= National Fish Habitat Partnership =

American environmental conservation project

The National Fish Habitat Partnership (NFHP) is an attempt to conserve (protect, restore, enhance) freshwater, estuarine and marine waterways and fisheries in the United States. The National Fish Habitat Partnership was established as the National Fish Habitat Action Plan in 2006. The National Partnership is the umbrella for 20 Fish Habitat Partnerships established across the country that focus on regions, species or systems (specific examples include: Pacific Marine and Estuarine Partnership, the Eastern Brook Trout Joint Venture and the Reservoir Fisheries Habitat Partnership).

The Partnership has brought together fisheries professionals and other partners with a shared interest in restoring waterways and fisheries in the United States. This partnership is diverse and focused on achieving national awareness and obtaining resources for conserving fish habitats.

There are a variety of on-the-ground projects that are coordinated through the Action Plan every year. However the Action Plan has a yearly initiative, called 10 "Waters to Watch" that focuses on 10 conservation projects through partnerships under NFHP.

These waters represent a snapshot of this year's voluntary habitat conservation efforts in progress. These and other locally driven conservation projects are prioritized and implemented by regional Fish Habitat Partnerships that have formed throughout the country to implement the National Fish Habitat Action Plan. The objective of the Action Plan is to conserve freshwater, estuarine and marine habitats essential to the many fish and wildlife species that call these areas home.

The fish habitat partnerships, under the National Partnership, are composed of local and regional community groups, non-profit organizations, watershed groups, Native American tribes, local, state and federal agencies, and individuals all working to implement the National Fish Habitat Action Plan. Examples of conservation actions include planting stream-side vegetation important to sustaining the health of riparian and aquatic plants and animals, protecting and restoring fish passage and other voluntary measures that help avoid and minimize negative effects that could result from industrial and agriculture practices and livestock.
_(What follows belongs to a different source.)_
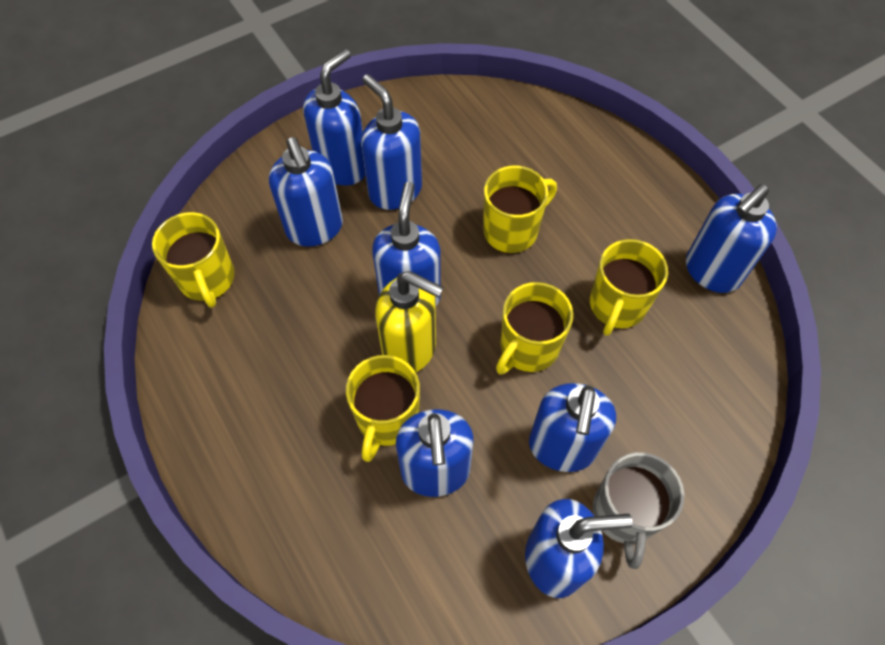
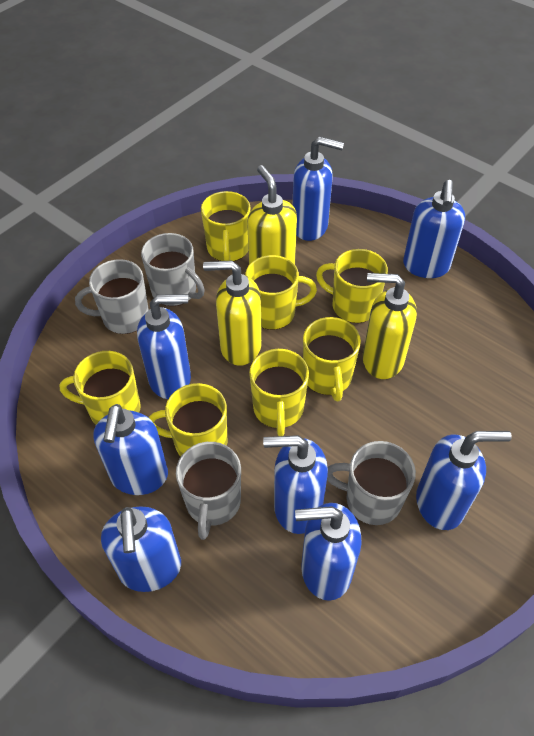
grey mug: [593,452,684,569] = 1 -> [75,259,149,334] [141,233,205,306] [176,442,241,540] [327,441,416,525] = 4
yellow mug: [152,212,235,308] [346,355,420,462] [483,166,557,253] [496,282,573,374] [590,239,668,336] = 5 -> [59,351,141,425] [148,383,227,457] [201,191,251,262] [245,255,317,330] [249,349,309,436] [303,317,361,401] [316,249,388,323] = 7
yellow soap dispenser: [375,271,444,372] = 1 -> [203,261,262,366] [247,165,297,264] [363,273,417,379] = 3

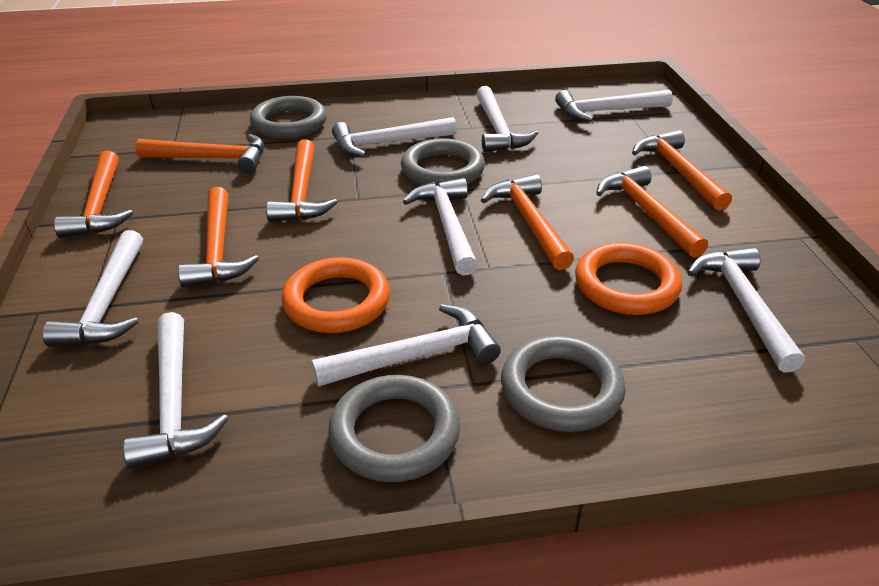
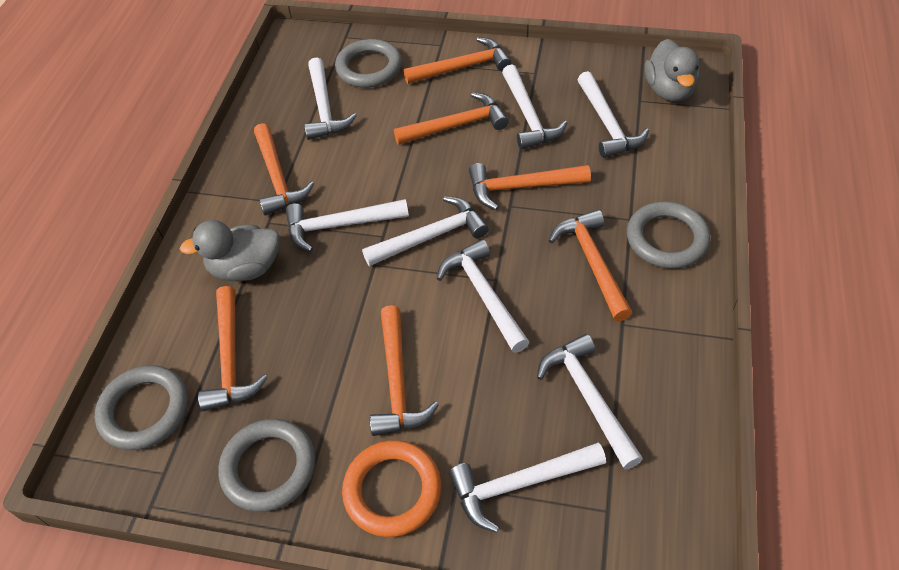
grey duck: none = 0 -> [180,220,280,281] [645,39,700,102] = 2
orange ring: [282,257,390,333] [575,243,682,315] = 2 -> [342,440,441,537] = 1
The 10 “Waters to Watch” are representative of freshwater to marine habitats across the country including rivers, lakes, reservoirs and estuaries that benefit through the conservation efforts of these Fish Habitat Partnerships formed under the Action Plan—a bold initiative implemented in 2006 to avoid and reverse persistent declines in our nation's aquatic habitats.

The initial Action Plan's 10 “Waters to Watch” list was unveiled in 2007. Since 2006, the U.S. Fish and Wildlife Service has provided over $56.5 million to conservation projects which leveraged at a 4:1 ratio to provide over $292.7 million in funding support for fish habitat conservation projects that improve angling and recreational opportunities across the nation (through 2023). NFHP assembles the collective expertise of federal, state, and non-governmental organizations to identify and prioritize conservation work to achieve significant benefits for fish and other aquatic resources for the American people.